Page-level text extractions

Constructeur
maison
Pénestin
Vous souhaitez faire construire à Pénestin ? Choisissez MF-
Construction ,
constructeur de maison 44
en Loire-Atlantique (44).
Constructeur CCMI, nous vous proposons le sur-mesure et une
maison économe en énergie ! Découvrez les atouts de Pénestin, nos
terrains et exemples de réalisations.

_Task to complete_
Copy out these rows line for line, with no changes.

_Solution for this exercise_
Constructeur
maison
Pénestin
Vous souhaitez faire construire à Pénestin ? Choisissez MF-
Construction ,
constructeur de maison 44
en Loire-Atlantique (44).
Constructeur CCMI, nous vous proposons le sur-mesure et une
maison économe en énergie ! Découvrez les atouts de Pénestin, nos
terrains et exemples de réalisations.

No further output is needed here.